What the task asks
Recast every line of the listing as a JSON list of strings, with each line as its own string and blank lines omitted.

Stored data entries:

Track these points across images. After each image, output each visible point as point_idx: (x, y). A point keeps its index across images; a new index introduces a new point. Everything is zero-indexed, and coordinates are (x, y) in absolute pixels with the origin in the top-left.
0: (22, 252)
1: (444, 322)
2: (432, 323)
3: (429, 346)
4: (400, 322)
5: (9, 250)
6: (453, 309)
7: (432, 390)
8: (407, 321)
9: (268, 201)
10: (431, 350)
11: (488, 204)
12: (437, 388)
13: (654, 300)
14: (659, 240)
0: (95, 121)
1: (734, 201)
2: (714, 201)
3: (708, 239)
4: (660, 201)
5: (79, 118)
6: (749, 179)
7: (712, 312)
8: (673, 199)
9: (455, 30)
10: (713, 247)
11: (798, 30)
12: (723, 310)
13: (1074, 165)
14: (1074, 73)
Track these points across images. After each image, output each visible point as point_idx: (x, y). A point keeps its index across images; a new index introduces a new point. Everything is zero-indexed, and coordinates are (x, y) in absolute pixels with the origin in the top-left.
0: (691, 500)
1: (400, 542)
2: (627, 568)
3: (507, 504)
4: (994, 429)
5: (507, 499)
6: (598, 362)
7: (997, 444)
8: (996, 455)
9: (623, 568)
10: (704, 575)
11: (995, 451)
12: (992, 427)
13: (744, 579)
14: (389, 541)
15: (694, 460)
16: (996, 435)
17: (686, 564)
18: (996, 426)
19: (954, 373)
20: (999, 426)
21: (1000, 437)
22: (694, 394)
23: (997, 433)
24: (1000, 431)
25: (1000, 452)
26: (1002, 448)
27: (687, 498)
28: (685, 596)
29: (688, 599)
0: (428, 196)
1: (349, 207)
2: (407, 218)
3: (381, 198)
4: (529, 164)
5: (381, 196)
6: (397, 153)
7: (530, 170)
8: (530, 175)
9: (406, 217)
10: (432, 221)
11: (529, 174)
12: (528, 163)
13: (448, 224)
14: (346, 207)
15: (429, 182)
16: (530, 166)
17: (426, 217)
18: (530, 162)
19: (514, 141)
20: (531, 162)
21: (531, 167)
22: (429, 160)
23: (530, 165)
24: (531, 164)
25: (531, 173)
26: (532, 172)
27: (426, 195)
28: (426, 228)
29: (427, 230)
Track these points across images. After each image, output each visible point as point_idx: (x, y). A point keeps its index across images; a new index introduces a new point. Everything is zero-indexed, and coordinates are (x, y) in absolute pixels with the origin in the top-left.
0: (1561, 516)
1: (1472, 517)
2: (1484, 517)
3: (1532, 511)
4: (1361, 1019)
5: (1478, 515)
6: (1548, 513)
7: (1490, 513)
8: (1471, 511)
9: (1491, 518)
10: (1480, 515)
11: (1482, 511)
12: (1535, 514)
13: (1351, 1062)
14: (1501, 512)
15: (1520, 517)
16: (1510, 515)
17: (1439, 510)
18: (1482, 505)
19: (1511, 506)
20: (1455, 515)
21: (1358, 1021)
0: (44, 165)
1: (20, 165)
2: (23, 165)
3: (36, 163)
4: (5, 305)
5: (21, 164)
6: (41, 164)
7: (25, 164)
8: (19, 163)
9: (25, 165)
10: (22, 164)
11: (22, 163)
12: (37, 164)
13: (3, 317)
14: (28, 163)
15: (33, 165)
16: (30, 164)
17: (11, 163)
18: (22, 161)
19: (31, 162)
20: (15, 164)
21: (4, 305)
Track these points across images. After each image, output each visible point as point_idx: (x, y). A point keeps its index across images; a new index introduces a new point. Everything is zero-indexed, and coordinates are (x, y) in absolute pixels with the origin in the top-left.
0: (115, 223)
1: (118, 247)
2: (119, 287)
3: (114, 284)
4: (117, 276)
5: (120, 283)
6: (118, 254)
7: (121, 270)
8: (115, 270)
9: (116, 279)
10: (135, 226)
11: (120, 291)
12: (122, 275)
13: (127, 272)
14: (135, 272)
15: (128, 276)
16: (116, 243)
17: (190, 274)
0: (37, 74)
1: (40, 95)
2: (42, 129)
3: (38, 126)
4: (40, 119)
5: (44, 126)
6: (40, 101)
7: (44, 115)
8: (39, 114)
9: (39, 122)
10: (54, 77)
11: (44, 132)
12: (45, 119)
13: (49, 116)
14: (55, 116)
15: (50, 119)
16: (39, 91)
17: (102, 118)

Response
[
  "Track these points across images. After each image, output each visible point as point_idx: (x, y). A point keeps its index across images; a new index introduces a new point. Everything is zero-indexed, and coordinates are (x, y) in absolute pixels with the origin in the top-left.",
  "0: (22, 252)",
  "1: (444, 322)",
  "2: (432, 323)",
  "3: (429, 346)",
  "4: (400, 322)",
  "5: (9, 250)",
  "6: (453, 309)",
  "7: (432, 390)",
  "8: (407, 321)",
  "9: (268, 201)",
  "10: (431, 350)",
  "11: (488, 204)",
  "12: (437, 388)",
  "13: (654, 300)",
  "14: (659, 240)",
  "0: (95, 121)",
  "1: (734, 201)",
  "2: (714, 201)",
  "3: (708, 239)",
  "4: (660, 201)",
  "5: (79, 118)",
  "6: (749, 179)",
  "7: (712, 312)",
  "8: (673, 199)",
  "9: (455, 30)",
  "10: (713, 247)",
  "11: (798, 30)",
  "12: (723, 310)",
  "13: (1074, 165)",
  "14: (1074, 73)",
  "Track these points across images. After each image, output each visible point as point_idx: (x, y). A point keeps its index across images; a new index introduces a new point. Everything is zero-indexed, and coordinates are (x, y) in absolute pixels with the origin in the top-left.",
  "0: (691, 500)",
  "1: (400, 542)",
  "2: (627, 568)",
  "3: (507, 504)",
  "4: (994, 429)",
  "5: (507, 499)",
  "6: (598, 362)",
  "7: (997, 444)",
  "8: (996, 455)",
  "9: (623, 568)",
  "10: (704, 575)",
  "11: (995, 451)",
  "12: (992, 427)",
  "13: (744, 579)",
  "14: (389, 541)",
  "15: (694, 460)",
  "16: (996, 435)",
  "17: (686, 564)",
  "18: (996, 426)",
  "19: (954, 373)",
  "20: (999, 426)",
  "21: (1000, 437)",
  "22: (694, 394)",
  "23: (997, 433)",
  "24: (1000, 431)",
  "25: (1000, 452)",
  "26: (1002, 448)",
  "27: (687, 498)",
  "28: (685, 596)",
  "29: (688, 599)",
  "0: (428, 196)",
  "1: (349, 207)",
  "2: (407, 218)",
  "3: (381, 198)",
  "4: (529, 164)",
  "5: (381, 196)",
  "6: (397, 153)",
  "7: (530, 170)",
  "8: (530, 175)",
  "9: (406, 217)",
  "10: (432, 221)",
  "11: (529, 174)",
  "12: (528, 163)",
  "13: (448, 224)",
  "14: (346, 207)",
  "15: (429, 182)",
  "16: (530, 166)",
  "17: (426, 217)",
  "18: (530, 162)",
  "19: (514, 141)",
  "20: (531, 162)",
  "21: (531, 167)",
  "22: (429, 160)",
  "23: (530, 165)",
  "24: (531, 164)",
  "25: (531, 173)",
  "26: (532, 172)",
  "27: (426, 195)",
  "28: (426, 228)",
  "29: (427, 230)",
  "Track these points across images. After each image, output each visible point as point_idx: (x, y). A point keeps its index across images; a new index introduces a new point. Everything is zero-indexed, and coordinates are (x, y) in absolute pixels with the origin in the top-left.",
  "0: (1561, 516)",
  "1: (1472, 517)",
  "2: (1484, 517)",
  "3: (1532, 511)",
  "4: (1361, 1019)",
  "5: (1478, 515)",
  "6: (1548, 513)",
  "7: (1490, 513)",
  "8: (1471, 511)",
  "9: (1491, 518)",
  "10: (1480, 515)",
  "11: (1482, 511)",
  "12: (1535, 514)",
  "13: (1351, 1062)",
  "14: (1501, 512)",
  "15: (1520, 517)",
  "16: (1510, 515)",
  "17: (1439, 510)",
  "18: (1482, 505)",
  "19: (1511, 506)",
  "20: (1455, 515)",
  "21: (1358, 1021)",
  "0: (44, 165)",
  "1: (20, 165)",
  "2: (23, 165)",
  "3: (36, 163)",
  "4: (5, 305)",
  "5: (21, 164)",
  "6: (41, 164)",
  "7: (25, 164)",
  "8: (19, 163)",
  "9: (25, 165)",
  "10: (22, 164)",
  "11: (22, 163)",
  "12: (37, 164)",
  "13: (3, 317)",
  "14: (28, 163)",
  "15: (33, 165)",
  "16: (30, 164)",
  "17: (11, 163)",
  "18: (22, 161)",
  "19: (31, 162)",
  "20: (15, 164)",
  "21: (4, 305)",
  "Track these points across images. After each image, output each visible point as point_idx: (x, y). A point keeps its index across images; a new index introduces a new point. Everything is zero-indexed, and coordinates are (x, y) in absolute pixels with the origin in the top-left.",
  "0: (115, 223)",
  "1: (118, 247)",
  "2: (119, 287)",
  "3: (114, 284)",
  "4: (117, 276)",
  "5: (120, 283)",
  "6: (118, 254)",
  "7: (121, 270)",
  "8: (115, 270)",
  "9: (116, 279)",
  "10: (135, 226)",
  "11: (120, 291)",
  "12: (122, 275)",
  "13: (127, 272)",
  "14: (135, 272)",
  "15: (128, 276)",
  "16: (116, 243)",
  "17: (190, 274)",
  "0: (37, 74)",
  "1: (40, 95)",
  "2: (42, 129)",
  "3: (38, 126)",
  "4: (40, 119)",
  "5: (44, 126)",
  "6: (40, 101)",
  "7: (44, 115)",
  "8: (39, 114)",
  "9: (39, 122)",
  "10: (54, 77)",
  "11: (44, 132)",
  "12: (45, 119)",
  "13: (49, 116)",
  "14: (55, 116)",
  "15: (50, 119)",
  "16: (39, 91)",
  "17: (102, 118)"
]